Even though the subtitle for Hoopty Time Machines, a collection of flash fiction by Christopher DeWan, is “fairy tales for grown ups,” I was still surprised at the pure whimsy and mystique some of the stories had.
The way DeWan takes old, worn-out stories and gives them makeovers is very grown-up, to say the least: Ariel never got to live her dream of becoming a singer; Rapunzel lives the life of a businessman’s wife—and hates it. But DeWan has a way of writing the modern fallacies of humans in a package uncannily familiar to the stories we tell our children now. Some of his pieces involve superheroes and princesses, some use ancient mythology, and some exist in the world of science fiction. Hoopty Time Machines is a mixed bag, but a reader who sticks in his hand won’t lose.
Even though this is only DeWan’s second book, his short stories have been published in numerous journals including Gravel, Hobart, and Necessary Fiction. He’s been nominated twice for the Pushcart Prize. His screenwriting has been recognized by Final Draft, the PAGE Awards, and Slamdance. DeWan knows what he’s doing. Some of the fantasy pieces published in Hoopty Time Machines have been previously published elsewhere as well.

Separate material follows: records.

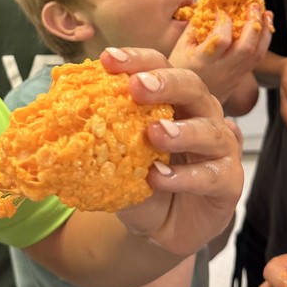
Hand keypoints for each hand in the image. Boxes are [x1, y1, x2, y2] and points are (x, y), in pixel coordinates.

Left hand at [99, 46, 243, 257]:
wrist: (161, 228)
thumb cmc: (143, 182)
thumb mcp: (117, 156)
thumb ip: (101, 134)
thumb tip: (58, 115)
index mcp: (173, 99)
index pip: (159, 67)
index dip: (136, 60)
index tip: (108, 59)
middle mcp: (200, 115)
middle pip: (192, 87)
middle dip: (165, 83)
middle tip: (136, 87)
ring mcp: (219, 147)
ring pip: (209, 129)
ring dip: (180, 130)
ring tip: (154, 133)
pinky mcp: (228, 181)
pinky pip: (211, 175)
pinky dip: (184, 176)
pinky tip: (159, 178)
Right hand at [169, 6, 272, 106]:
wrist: (186, 103)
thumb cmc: (180, 71)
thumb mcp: (180, 47)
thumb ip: (194, 26)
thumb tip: (209, 4)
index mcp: (203, 62)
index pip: (221, 40)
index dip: (225, 22)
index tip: (222, 9)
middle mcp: (222, 70)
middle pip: (247, 47)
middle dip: (253, 23)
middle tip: (254, 5)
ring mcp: (234, 76)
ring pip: (257, 55)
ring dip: (265, 32)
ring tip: (266, 14)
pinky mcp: (241, 78)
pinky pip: (257, 60)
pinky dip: (263, 42)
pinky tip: (263, 28)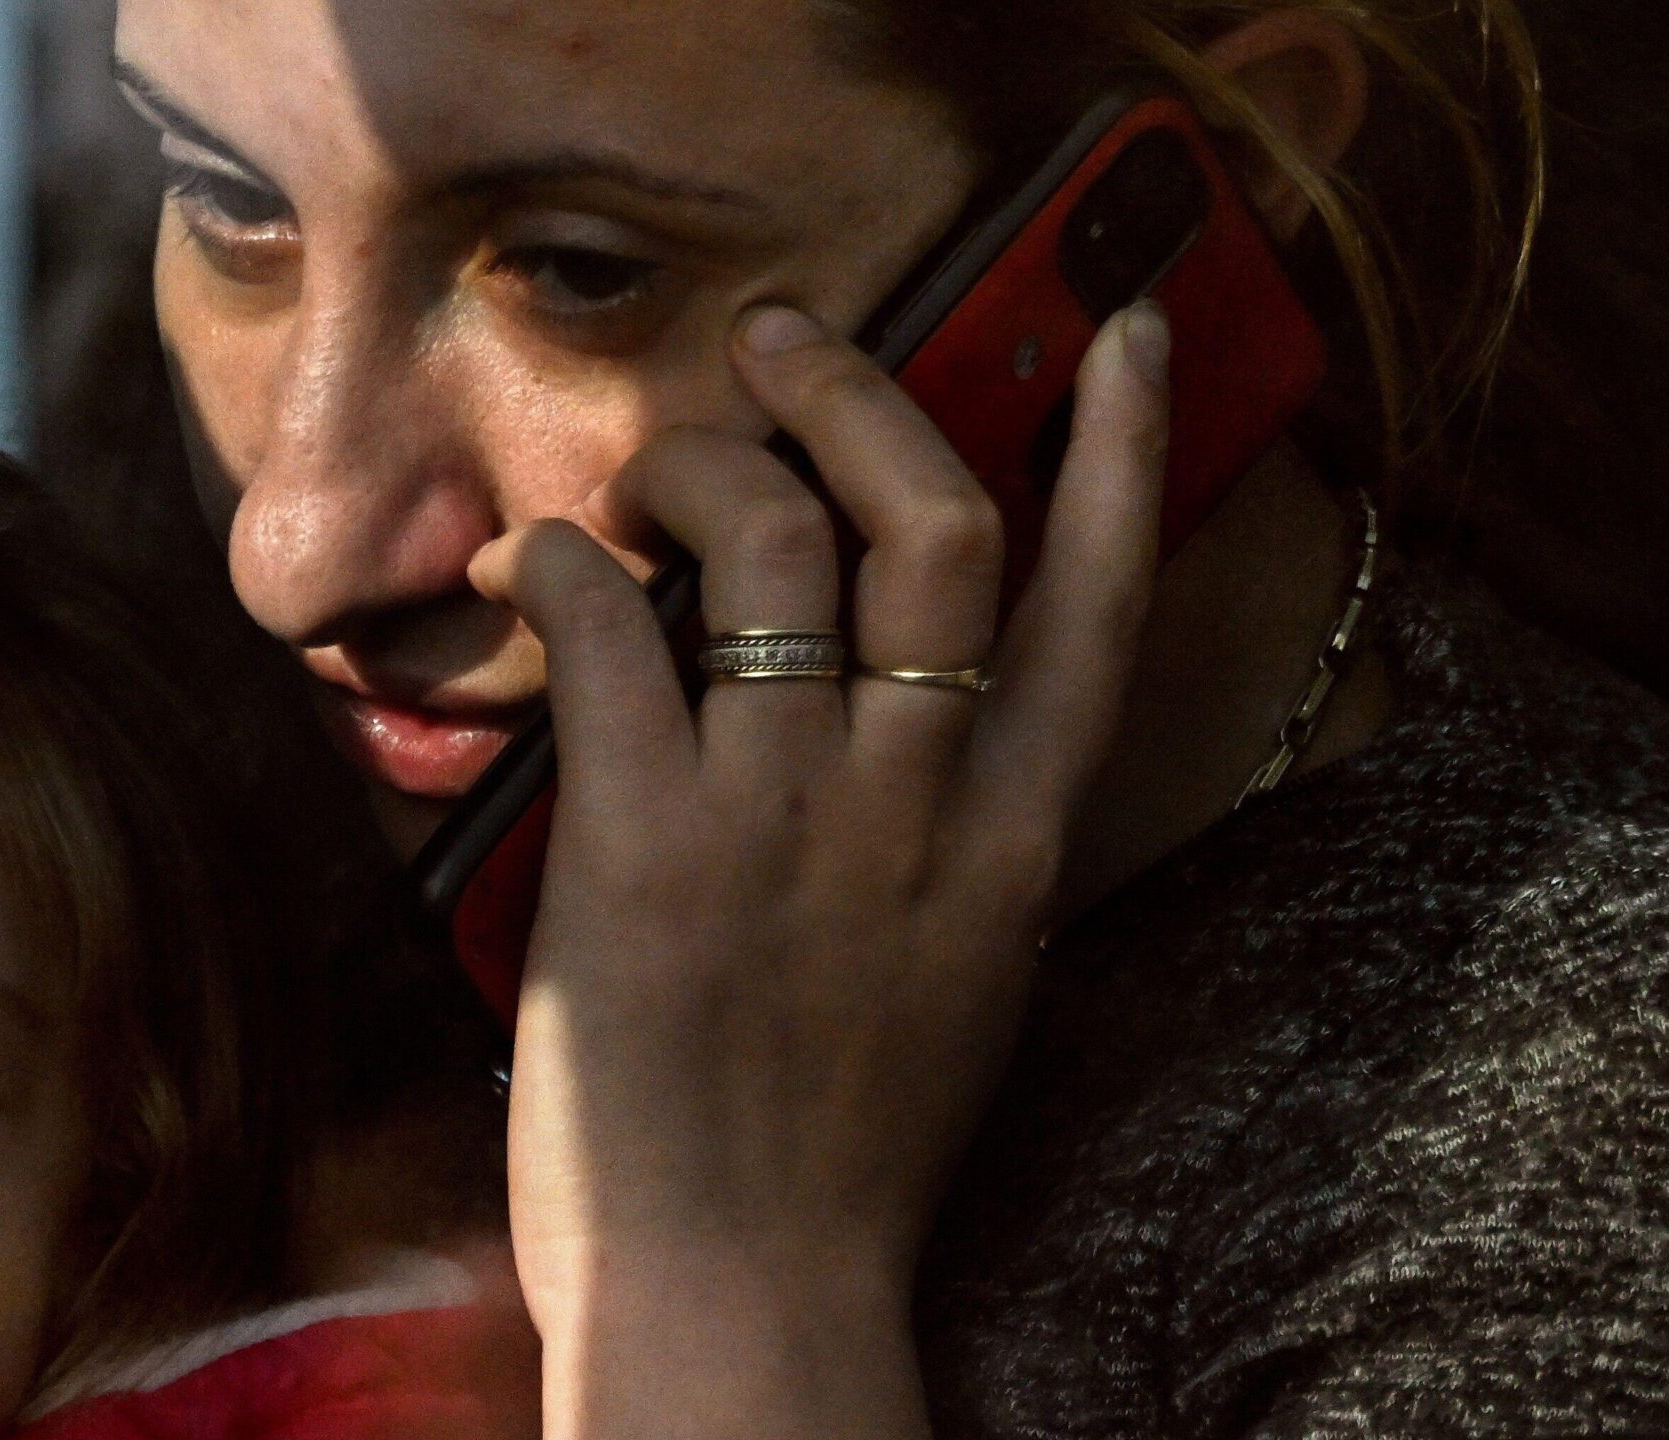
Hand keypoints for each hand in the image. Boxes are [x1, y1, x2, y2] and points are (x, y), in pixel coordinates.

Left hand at [468, 302, 1170, 1439]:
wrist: (746, 1294)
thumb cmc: (841, 1155)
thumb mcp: (959, 979)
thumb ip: (955, 837)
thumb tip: (903, 704)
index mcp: (1013, 844)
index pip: (1102, 605)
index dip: (1125, 450)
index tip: (1128, 333)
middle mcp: (917, 803)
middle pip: (934, 519)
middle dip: (859, 392)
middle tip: (780, 343)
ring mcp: (784, 817)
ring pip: (774, 539)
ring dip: (695, 463)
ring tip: (644, 474)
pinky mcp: (645, 842)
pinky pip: (614, 627)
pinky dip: (568, 561)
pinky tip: (539, 564)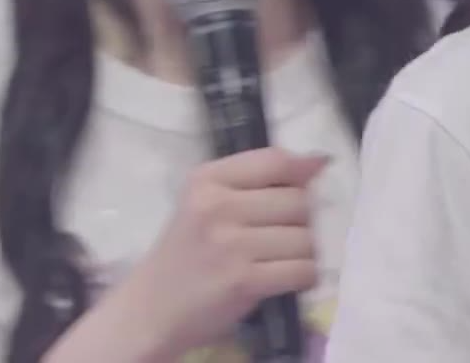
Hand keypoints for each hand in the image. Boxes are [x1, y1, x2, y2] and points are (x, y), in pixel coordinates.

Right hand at [55, 147, 326, 362]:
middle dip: (301, 221)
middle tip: (282, 236)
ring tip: (282, 260)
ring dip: (304, 252)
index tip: (311, 181)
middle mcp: (217, 206)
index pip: (275, 160)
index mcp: (207, 179)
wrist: (151, 310)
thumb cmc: (185, 253)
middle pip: (298, 200)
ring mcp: (230, 244)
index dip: (302, 170)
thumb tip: (318, 161)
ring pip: (305, 238)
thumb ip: (257, 179)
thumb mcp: (206, 202)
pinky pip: (301, 270)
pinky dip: (304, 276)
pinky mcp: (243, 281)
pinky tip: (287, 278)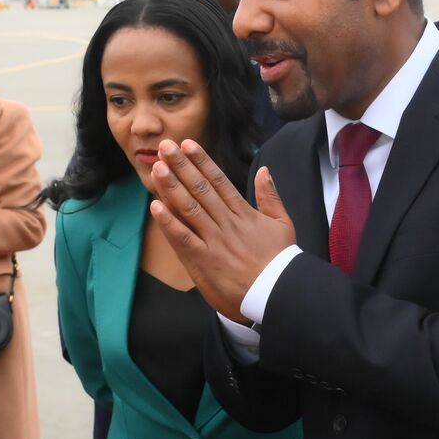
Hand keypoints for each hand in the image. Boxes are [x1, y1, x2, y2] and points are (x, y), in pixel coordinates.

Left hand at [148, 139, 296, 324]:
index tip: (188, 144)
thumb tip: (265, 170)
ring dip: (171, 187)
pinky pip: (183, 239)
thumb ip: (271, 196)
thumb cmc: (280, 261)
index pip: (218, 181)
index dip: (201, 161)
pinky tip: (156, 207)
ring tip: (157, 168)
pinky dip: (169, 223)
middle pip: (200, 189)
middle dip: (181, 166)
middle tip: (165, 146)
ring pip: (189, 209)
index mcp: (243, 213)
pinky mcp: (204, 261)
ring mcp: (214, 241)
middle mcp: (226, 223)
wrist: (277, 294)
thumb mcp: (282, 224)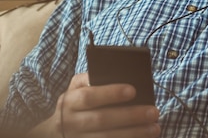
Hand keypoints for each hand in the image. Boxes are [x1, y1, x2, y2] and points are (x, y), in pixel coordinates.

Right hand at [28, 73, 159, 137]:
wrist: (52, 132)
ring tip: (154, 128)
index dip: (110, 93)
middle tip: (154, 112)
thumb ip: (92, 79)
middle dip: (130, 116)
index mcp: (69, 101)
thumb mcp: (76, 88)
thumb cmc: (74, 103)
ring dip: (133, 133)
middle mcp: (70, 122)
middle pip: (102, 120)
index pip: (89, 97)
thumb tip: (121, 75)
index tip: (133, 90)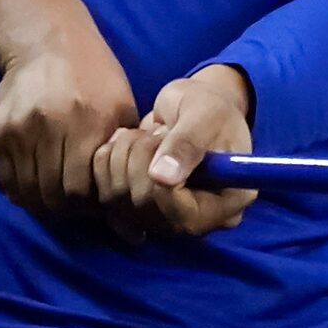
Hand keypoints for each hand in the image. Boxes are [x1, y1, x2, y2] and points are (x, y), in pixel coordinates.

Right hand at [0, 0, 138, 217]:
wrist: (48, 41)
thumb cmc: (95, 79)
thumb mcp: (122, 114)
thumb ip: (127, 171)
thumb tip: (135, 235)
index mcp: (88, 121)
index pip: (82, 192)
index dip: (89, 205)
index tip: (96, 200)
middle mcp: (49, 124)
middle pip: (52, 195)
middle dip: (66, 206)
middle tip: (75, 199)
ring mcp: (17, 127)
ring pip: (26, 192)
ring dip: (41, 200)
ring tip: (55, 190)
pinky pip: (4, 178)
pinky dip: (19, 188)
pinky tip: (35, 178)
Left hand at [91, 65, 257, 239]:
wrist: (191, 107)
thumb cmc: (210, 109)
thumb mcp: (207, 117)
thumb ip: (187, 145)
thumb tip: (162, 179)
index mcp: (225, 205)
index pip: (183, 218)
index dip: (161, 184)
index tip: (165, 142)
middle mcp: (193, 220)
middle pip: (144, 209)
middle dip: (141, 158)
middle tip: (159, 132)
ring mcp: (161, 216)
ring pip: (117, 200)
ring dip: (123, 155)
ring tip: (145, 134)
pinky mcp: (133, 206)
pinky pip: (102, 192)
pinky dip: (106, 159)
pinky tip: (126, 142)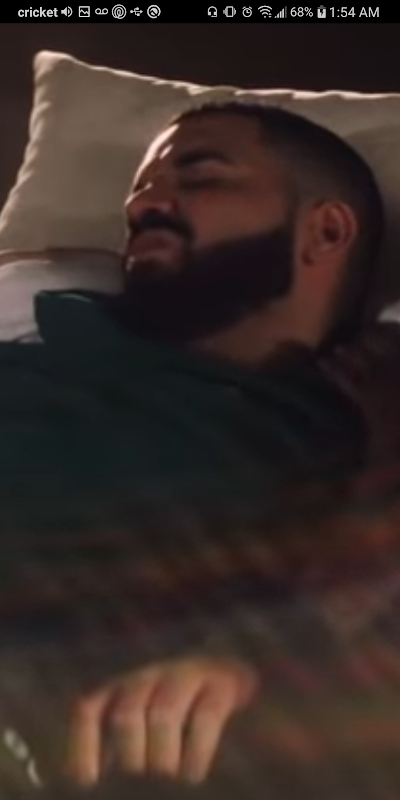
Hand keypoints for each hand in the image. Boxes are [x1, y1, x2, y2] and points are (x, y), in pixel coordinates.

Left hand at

The collection is more than a mash-up of reinvented tropes. Many of the fairytales are truer than the ones we were told as children. The title story, “Hoopty Time Machine,” is about a boy whose dad leaves his family. “I know without being told that he’s never coming back. He’s off somewhere in his hoopty time machine, without me or Mom, trying to correct all his past mistakes” (27). This is how a lot of the stories are shaped, where maybe something isn’t quite right but the narrator pretends or thinks that it is. The speaker in the story knows that the father doesn’t really have a time machine, but he’s willing to believe there’s magic somewhere.
As many, especially postmodern, writers, DeWan embraces the theme of loneliness in his writing. Another story in the book is a journal of the last man on earth, and DeWan wrote in the Afterword that sometimes New York City today feels like that—there are so many people, but somehow each person feels so alone. He knew it was a theme he wanted to tackle, and readers see it resurface in pieces throughout.
All the stories have a strange mesh of magic and existentialism, and many make the reader question perception. It is the way that DeWan makes the reader believe—or at least want to believe—in his worlds that make each small story in the collection successful.
Hoopty Time Machines is playfully postmodern. It is all hits and no misses. There are 45 stories in the book, and each page takes readers on a new adventure. That said, some of the narratives seem too short, and they end before they can really take off. In some ways, however, this could be a positive: each piece reads like a quick fairy tale, as one would assume they’re supposed to, and the reader never has a chance to get bored.
Even the few stories that don’t go on for more than a sentence make strong statements in their limited space. Perhaps the best thing about this book is the way it not only combines old stories with new technologies, but the way it invents fantastical stories from just an idea.
Hoopty Time Machines is worth the read—but be advised; the stories are definitely fairy tales for grown-ups.